An accidental fire caused by a series of explosions at a power station in May cut electricity to half a million buildings and contributed to electricity prices in Queensland spiking for the second quarter of 2021 up to $128/MWh. As a result of the fire, one of the power station’s four generating units was seriously damaged.
According to a government statement published on Monday, the fourth unit will return to service by December next year.
“The entire Callide team have displayed an unwavering focus on returning the units safely and have worked methodically through the return to service process,” minister for energy, renewables and hydrogen Mick de Brenni said.

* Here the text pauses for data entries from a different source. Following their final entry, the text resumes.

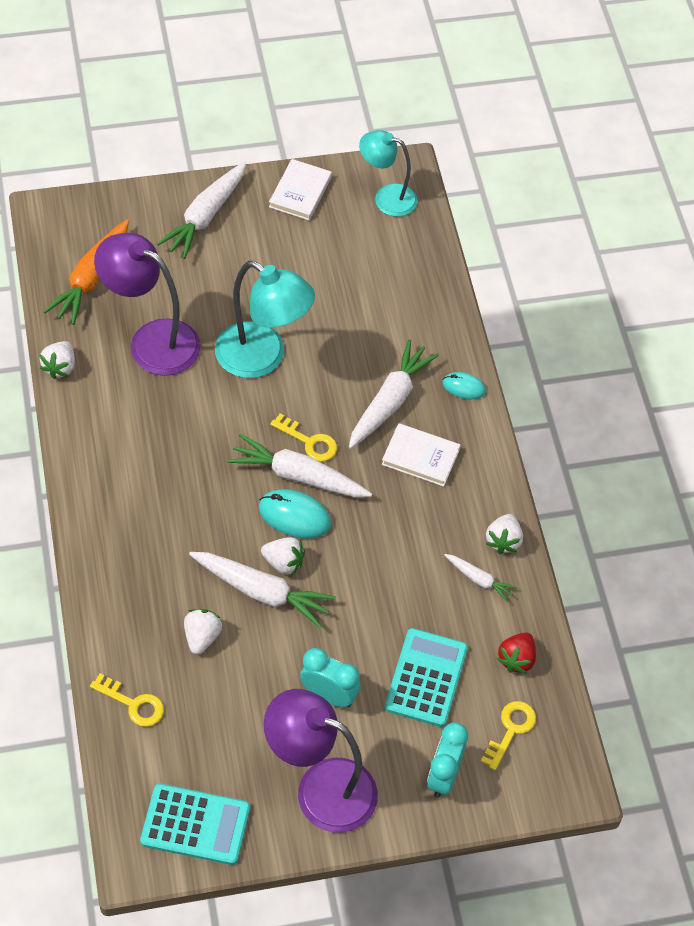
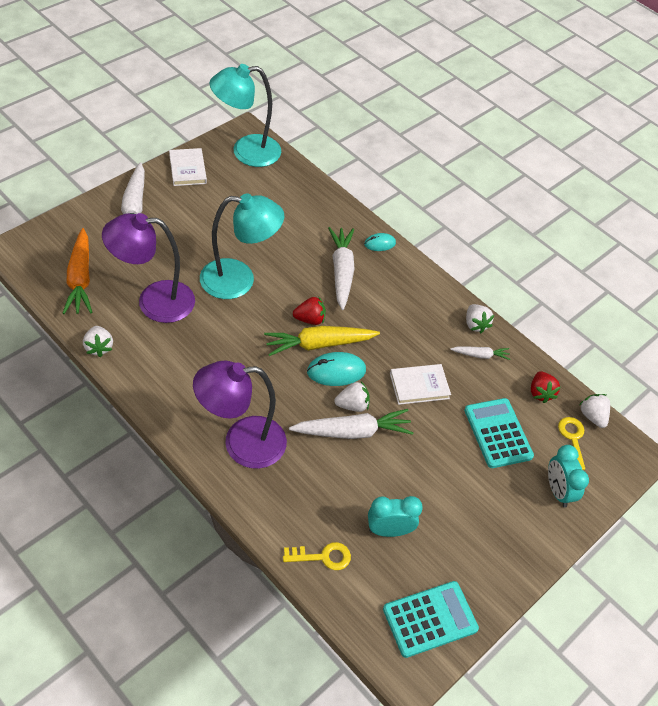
camera: 35 degrees left, 5 degrees down
(202, 637) = (335, 483): white strawberry -> white strawberry (592, 416)
(298, 476) = (319, 344): white carrot -> yellow carrot
(309, 442) = (310, 319): yellow key -> red strawberry
(320, 788) = (490, 543): purple lamp -> purple lamp (241, 443)
(329, 695) = (448, 477): turquoise clock -> turquoise clock (389, 530)
(386, 198) = (246, 152): turquoise lamp -> turquoise lamp, size x1.54
(420, 457) = (386, 297): white book -> white book (419, 386)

“I thank them for this achievement.”
Getting unit C3 back up and running has returned the power station’s capacity to almost 75%. Since June units B1 and B2 have also been brought back online.
Once the C3 unit ramps up to full capacity, the minister said the power station would generate up to 1,120 megawatts of energy for the national electricity grid.
The power station comprises two power plants with two generating units each (B1 and B2, and C3 and C4) is run by government owned CS Energy in a 50/50 joint venture with InterGen Australia. It was built in 2001 and is one of Queensland’s newest coal-fired power stations.
CS Energy CEO Andrew Bills said the agency was assisting with an independent investigation into the May fire being conducted by forensic engineer Dr Sean Brady.
“CS Energy is committed to understanding the facts that led to the C4 event so we can learn from it and improve the safety of our people and plant,” Bills said.